**Description of the task**
Beginning with the line below that contains "98: (897, 264)" and ending with the line that contains "171: (640, 770)", copy every line exactly. Copy nothing else.

**Given data**
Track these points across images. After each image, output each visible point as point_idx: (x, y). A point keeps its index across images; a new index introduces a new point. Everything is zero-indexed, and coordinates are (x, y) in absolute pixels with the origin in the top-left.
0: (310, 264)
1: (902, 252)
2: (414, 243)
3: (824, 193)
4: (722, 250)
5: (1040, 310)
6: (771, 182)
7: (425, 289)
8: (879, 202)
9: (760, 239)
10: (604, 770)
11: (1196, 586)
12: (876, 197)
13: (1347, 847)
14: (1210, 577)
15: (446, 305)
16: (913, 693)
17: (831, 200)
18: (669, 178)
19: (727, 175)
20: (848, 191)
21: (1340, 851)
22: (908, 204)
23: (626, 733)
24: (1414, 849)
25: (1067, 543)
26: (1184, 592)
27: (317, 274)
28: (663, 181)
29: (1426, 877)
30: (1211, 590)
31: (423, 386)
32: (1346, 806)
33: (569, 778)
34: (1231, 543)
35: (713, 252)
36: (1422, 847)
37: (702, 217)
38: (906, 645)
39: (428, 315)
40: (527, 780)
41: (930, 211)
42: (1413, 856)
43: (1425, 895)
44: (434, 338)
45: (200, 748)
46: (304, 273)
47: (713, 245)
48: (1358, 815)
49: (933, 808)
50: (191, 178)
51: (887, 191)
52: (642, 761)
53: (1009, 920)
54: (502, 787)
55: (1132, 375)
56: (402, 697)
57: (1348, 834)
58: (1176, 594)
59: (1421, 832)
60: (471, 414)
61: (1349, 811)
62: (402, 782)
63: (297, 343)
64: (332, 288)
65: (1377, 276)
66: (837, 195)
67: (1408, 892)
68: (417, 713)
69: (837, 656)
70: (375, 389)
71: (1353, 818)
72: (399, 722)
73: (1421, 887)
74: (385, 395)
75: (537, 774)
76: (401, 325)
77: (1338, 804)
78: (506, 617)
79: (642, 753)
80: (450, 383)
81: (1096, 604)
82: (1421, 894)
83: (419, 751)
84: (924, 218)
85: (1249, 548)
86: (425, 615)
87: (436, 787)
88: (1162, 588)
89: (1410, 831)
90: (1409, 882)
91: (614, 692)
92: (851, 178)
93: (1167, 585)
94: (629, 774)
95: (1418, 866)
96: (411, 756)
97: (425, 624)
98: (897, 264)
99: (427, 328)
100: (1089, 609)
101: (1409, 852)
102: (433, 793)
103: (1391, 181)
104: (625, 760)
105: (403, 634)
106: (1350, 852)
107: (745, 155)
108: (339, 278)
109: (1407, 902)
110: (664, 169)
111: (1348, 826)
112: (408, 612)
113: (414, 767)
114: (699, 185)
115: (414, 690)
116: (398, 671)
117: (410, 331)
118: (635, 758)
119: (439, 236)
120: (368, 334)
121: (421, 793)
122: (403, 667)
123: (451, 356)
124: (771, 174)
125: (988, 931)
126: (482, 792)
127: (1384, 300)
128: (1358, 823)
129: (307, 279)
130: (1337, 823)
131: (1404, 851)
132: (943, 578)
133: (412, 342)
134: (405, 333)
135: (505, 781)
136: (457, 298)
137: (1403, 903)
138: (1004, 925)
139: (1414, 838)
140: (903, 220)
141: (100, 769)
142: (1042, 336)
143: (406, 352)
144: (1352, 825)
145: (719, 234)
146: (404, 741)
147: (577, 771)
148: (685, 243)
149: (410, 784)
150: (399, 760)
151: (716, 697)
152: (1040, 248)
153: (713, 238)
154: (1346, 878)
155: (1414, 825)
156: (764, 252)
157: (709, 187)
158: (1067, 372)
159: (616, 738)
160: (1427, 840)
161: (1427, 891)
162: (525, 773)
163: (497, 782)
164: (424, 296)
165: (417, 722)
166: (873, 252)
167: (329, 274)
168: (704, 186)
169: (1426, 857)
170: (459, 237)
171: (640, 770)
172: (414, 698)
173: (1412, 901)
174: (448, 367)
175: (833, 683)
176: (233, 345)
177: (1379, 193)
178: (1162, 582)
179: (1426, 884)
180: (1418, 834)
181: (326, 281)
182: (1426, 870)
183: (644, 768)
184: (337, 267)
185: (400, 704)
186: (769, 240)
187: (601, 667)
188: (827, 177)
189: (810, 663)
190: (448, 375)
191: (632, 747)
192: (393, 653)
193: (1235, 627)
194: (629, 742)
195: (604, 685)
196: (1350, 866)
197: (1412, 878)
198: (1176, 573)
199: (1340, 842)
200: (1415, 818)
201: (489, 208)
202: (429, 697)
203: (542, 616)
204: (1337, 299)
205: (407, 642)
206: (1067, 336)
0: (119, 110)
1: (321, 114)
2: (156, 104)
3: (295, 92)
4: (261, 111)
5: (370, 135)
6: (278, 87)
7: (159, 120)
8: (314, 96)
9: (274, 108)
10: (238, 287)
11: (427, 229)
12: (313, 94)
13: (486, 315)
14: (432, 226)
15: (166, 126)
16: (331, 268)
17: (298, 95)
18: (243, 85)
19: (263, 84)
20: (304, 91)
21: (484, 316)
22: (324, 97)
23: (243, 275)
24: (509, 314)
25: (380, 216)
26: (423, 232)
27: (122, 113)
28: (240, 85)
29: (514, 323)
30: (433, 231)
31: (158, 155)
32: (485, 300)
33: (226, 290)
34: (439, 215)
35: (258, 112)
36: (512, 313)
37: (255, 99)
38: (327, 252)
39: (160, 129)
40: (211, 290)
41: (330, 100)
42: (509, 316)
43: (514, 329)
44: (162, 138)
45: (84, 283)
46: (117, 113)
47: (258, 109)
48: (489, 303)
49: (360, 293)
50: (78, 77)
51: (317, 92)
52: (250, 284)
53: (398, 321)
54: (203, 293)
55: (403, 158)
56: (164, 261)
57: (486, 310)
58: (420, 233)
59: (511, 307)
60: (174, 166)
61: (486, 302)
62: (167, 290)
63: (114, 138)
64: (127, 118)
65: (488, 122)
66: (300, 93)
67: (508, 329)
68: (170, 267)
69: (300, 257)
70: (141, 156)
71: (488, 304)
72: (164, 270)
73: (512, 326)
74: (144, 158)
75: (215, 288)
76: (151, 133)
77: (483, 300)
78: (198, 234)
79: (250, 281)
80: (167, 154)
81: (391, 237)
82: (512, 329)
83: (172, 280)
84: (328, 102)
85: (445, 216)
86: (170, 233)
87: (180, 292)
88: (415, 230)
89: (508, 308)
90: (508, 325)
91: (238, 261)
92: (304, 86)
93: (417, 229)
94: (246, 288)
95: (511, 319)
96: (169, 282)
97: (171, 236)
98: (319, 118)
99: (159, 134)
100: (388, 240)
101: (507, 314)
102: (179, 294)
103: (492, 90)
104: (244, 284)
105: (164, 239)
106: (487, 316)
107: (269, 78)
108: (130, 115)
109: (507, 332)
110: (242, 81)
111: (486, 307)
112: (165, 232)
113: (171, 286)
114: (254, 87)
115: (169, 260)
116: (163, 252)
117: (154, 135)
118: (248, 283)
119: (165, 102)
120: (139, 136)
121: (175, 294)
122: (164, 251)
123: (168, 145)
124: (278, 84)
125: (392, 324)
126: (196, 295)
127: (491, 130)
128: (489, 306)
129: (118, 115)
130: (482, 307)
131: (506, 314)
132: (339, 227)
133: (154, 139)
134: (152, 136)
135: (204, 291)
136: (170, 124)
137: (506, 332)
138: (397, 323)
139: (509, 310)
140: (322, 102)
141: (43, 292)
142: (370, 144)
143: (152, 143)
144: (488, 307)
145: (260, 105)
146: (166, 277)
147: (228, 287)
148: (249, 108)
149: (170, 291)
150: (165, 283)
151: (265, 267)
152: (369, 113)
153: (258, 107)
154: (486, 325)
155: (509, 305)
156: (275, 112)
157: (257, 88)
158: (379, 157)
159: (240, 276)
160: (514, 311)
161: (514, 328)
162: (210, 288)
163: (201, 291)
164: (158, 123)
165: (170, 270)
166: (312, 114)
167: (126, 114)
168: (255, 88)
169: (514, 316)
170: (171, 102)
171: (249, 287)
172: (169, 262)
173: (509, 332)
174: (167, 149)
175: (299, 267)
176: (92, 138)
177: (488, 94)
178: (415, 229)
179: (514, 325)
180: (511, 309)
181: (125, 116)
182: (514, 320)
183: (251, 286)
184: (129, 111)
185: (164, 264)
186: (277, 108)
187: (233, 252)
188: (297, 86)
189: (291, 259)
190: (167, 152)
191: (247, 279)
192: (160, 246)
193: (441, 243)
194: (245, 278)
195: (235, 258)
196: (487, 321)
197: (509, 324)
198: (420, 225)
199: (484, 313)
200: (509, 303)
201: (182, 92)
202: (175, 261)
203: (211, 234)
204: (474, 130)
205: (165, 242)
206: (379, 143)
--
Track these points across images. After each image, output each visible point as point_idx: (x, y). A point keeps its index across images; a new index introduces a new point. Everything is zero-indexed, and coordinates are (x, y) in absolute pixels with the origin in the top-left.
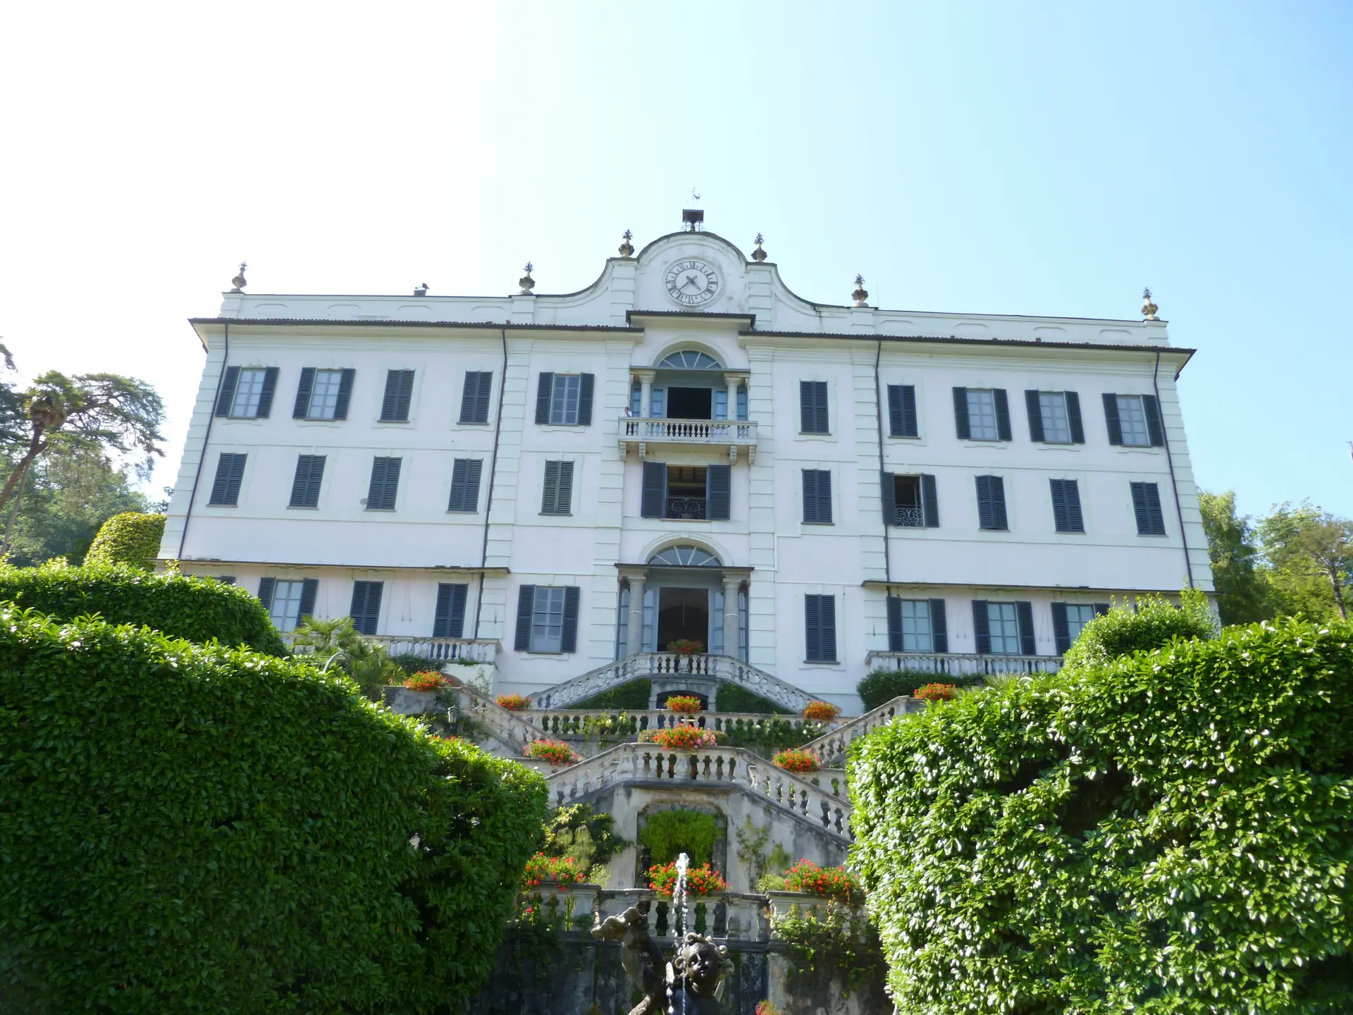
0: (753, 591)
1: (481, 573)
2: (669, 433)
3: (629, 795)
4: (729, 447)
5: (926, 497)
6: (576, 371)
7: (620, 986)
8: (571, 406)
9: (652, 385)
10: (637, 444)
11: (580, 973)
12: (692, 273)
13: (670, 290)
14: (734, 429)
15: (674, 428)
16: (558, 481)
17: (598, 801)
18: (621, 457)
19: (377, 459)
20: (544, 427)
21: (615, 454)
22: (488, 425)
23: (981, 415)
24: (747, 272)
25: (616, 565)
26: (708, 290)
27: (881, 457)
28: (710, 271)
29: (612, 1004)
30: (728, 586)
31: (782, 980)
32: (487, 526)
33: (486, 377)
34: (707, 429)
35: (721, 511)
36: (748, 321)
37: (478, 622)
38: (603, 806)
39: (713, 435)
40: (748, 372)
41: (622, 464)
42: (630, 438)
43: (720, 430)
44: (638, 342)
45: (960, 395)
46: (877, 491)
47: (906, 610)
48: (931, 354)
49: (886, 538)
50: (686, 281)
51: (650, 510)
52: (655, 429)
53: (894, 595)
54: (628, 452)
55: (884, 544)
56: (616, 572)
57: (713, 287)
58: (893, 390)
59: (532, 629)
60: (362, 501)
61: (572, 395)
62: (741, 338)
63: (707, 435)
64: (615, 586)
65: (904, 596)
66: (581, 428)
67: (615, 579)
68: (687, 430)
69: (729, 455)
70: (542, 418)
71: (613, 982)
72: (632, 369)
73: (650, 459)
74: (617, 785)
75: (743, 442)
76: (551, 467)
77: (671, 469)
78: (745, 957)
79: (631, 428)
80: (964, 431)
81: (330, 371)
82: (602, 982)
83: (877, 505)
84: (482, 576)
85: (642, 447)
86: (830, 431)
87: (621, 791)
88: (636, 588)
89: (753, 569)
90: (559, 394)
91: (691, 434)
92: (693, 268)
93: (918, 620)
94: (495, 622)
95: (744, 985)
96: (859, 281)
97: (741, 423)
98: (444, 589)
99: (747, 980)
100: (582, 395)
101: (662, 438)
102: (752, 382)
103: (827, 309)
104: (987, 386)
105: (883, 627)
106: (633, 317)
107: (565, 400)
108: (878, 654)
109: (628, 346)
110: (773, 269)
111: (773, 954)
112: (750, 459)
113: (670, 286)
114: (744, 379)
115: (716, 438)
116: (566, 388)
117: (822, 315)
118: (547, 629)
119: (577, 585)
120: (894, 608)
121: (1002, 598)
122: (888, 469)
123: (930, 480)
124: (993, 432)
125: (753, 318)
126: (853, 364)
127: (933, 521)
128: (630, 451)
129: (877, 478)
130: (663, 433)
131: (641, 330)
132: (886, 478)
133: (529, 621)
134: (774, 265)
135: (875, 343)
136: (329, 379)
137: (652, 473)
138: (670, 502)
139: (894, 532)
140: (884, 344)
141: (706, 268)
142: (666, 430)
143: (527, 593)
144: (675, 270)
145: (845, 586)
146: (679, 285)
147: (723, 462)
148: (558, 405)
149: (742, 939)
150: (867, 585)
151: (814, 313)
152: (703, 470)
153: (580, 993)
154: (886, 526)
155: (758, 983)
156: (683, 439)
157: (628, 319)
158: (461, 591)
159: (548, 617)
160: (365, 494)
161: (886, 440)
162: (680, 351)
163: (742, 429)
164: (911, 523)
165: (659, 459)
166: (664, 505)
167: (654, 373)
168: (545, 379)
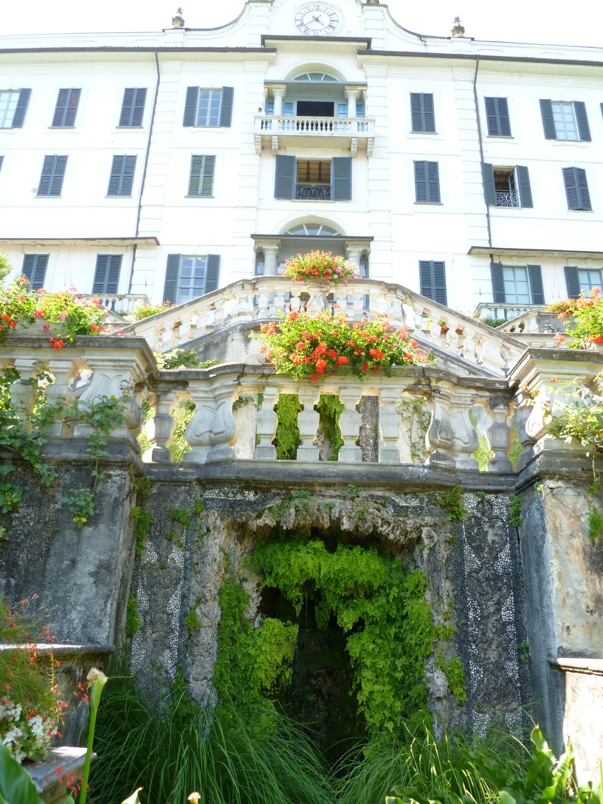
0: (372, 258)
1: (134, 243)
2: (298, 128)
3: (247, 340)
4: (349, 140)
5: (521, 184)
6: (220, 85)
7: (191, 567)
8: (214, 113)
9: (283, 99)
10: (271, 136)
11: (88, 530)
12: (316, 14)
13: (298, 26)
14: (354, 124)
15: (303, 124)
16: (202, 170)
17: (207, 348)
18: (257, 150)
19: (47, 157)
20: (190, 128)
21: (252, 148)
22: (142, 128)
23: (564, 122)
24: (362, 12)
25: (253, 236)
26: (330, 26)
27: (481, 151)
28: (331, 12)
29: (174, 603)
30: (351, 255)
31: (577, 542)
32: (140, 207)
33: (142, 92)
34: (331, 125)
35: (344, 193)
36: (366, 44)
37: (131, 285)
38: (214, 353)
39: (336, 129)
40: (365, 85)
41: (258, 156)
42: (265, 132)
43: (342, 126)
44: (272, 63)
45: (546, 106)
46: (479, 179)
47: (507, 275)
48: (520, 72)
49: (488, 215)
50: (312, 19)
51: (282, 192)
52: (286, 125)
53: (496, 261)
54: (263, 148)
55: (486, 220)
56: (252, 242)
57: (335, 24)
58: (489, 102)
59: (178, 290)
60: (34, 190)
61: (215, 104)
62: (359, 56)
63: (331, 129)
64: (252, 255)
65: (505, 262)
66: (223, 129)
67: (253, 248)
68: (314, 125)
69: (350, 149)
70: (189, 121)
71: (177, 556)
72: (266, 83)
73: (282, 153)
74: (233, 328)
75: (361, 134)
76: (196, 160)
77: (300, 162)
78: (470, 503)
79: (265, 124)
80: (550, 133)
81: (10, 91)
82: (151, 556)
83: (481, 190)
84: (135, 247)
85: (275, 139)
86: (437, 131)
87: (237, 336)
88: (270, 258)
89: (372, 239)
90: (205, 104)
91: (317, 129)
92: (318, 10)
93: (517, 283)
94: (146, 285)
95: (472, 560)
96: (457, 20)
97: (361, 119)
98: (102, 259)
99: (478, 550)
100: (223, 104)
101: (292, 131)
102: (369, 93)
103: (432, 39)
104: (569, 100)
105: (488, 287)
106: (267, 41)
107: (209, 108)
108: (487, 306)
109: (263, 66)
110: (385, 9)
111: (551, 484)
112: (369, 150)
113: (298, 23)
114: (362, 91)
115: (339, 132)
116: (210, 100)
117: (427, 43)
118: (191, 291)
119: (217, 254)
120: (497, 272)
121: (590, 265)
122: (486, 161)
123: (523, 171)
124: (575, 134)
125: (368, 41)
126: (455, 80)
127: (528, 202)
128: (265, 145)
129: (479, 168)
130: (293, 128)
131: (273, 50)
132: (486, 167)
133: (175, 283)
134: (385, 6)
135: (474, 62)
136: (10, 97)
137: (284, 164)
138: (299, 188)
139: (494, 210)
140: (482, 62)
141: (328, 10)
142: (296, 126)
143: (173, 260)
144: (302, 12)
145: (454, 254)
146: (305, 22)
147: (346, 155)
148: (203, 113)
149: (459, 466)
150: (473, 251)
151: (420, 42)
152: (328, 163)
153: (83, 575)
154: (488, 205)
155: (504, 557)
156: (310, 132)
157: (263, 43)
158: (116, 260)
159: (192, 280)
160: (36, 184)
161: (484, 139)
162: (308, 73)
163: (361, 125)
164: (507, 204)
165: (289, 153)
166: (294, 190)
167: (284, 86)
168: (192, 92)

**Answer for this exercise**
98: (897, 264)
99: (427, 328)
100: (1089, 609)
101: (1409, 852)
102: (433, 793)
103: (1391, 181)
104: (625, 760)
105: (403, 634)
106: (1350, 852)
107: (745, 155)
108: (339, 278)
109: (1407, 902)
110: (664, 169)
111: (1348, 826)
112: (408, 612)
113: (414, 767)
114: (699, 185)
115: (414, 690)
116: (398, 671)
117: (410, 331)
118: (635, 758)
119: (439, 236)
120: (368, 334)
121: (421, 793)
122: (403, 667)
123: (451, 356)
124: (771, 174)
125: (988, 931)
126: (482, 792)
127: (1384, 300)
128: (1358, 823)
129: (307, 279)
130: (1337, 823)
131: (1404, 851)
132: (943, 578)
133: (412, 342)
134: (405, 333)
135: (505, 781)
136: (457, 298)
137: (1403, 903)
138: (1004, 925)
139: (1414, 838)
140: (903, 220)
141: (100, 769)
142: (1042, 336)
143: (406, 352)
144: (1352, 825)
145: (719, 234)
146: (404, 741)
147: (577, 771)
148: (685, 243)
149: (410, 784)
150: (399, 760)
151: (716, 697)
152: (1040, 248)
153: (713, 238)
154: (1346, 878)
155: (1414, 825)
156: (764, 252)
157: (709, 187)
158: (1067, 372)
159: (616, 738)
160: (1427, 840)
161: (1427, 891)
162: (525, 773)
163: (497, 782)
164: (424, 296)
165: (417, 722)
166: (873, 252)
167: (329, 274)
168: (704, 186)
169: (1426, 857)
170: (459, 237)
171: (640, 770)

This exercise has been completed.